Which of the two cadenzas does Andsnes use for the recording? "Oh, for me there is no question. I have to play the big one. I think the movement needs it. The other one has wonderful pianistic qualities, the kind he was developing in the Fourth Concerto and the revision of the First Concerto. It's amazingly fluently written for the hand. The big one is not as pianistic but I think it is so rich and becomes the peak of the movement. This is where the pianist conquers the movement in a big way."


----------



## gardibolt (May 22, 2015)

Rachmaninoff had a bad habit of second-guessing himself on his compositions.


----------



## aglayaepanchin (Jul 24, 2016)

Hey,

I love the work and I seem to stumble upon this cadenza conversation fairly often, so I have a few questions. Which one is the "Ostia" version, the longer or the shorter? Also how can I pinpoint when the cadenza begins? I know the work well but I seem to be unable to "recognize" it.
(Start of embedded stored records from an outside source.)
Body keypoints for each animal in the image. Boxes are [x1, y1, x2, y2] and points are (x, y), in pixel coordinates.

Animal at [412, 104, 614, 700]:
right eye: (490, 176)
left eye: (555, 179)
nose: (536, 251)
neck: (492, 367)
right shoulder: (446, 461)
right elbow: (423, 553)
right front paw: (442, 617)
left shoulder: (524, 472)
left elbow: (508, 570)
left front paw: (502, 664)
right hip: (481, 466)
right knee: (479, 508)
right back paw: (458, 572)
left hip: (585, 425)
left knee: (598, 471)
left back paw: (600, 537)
Could you say an approximate time in to the work at which the cadenza usually begins?


----------



## arnerich (Aug 19, 2016)

Speaking of the ossia cadenza, who else hears the A6 ghost note? It happens at exactly 1:26 in the Bronfman recording, (the video posted below). The exact note, the third A above middle C, is NOT played but it's harmonic is so clearly sounded that for years I thought it was part of the top melody line. Maybe not everyone will hear it but I've shown a few pianist (w/ perfect pitch) and they swear "it must have been played!". I'll include a picture of the exact measure as well with the moment circled. I can't imagine being the first to discover it but I can't find any proof otherwise. Do you hear it?


----------



## MarkW (Feb 16, 2015)

For whatever reason, the version I took a shine to early and is the one that rings in my head is Weissenberg with the CSO (RCA long ago). Anyone know which cadenza that is?


----------



## 444mil (May 27, 2018)

kocsis lighter cadenza.

volodos larger one.

ashkenazy, pletnev, kissin too. (larger)


----------



## Rubens (Nov 5, 2017)

It's Rachmaninoff. Bigger is better. Preferring the smaller cadenza would be like going to McD and ordering a Diet Coke to go with your Double Big Mac and large fries.


----------



## Couchie (Dec 9, 2010)

Definitely the _ossia_ cadenza. Although I admit the best performance is in one's own imagination. Like Tristan's monologue in Act III of the opera, if somebody was to try and do it justice, they would probably die.


----------



## IMAWriter (7 mo ago)

Not sure it was mentioned here, but several of the first movement cuts were due to recording time constrictions. Lacquer disks had only so much recording time. That doesn't explain why, for instance Janis took them. Can't remember if Wild did. Both were very fine performances otherwise.


----------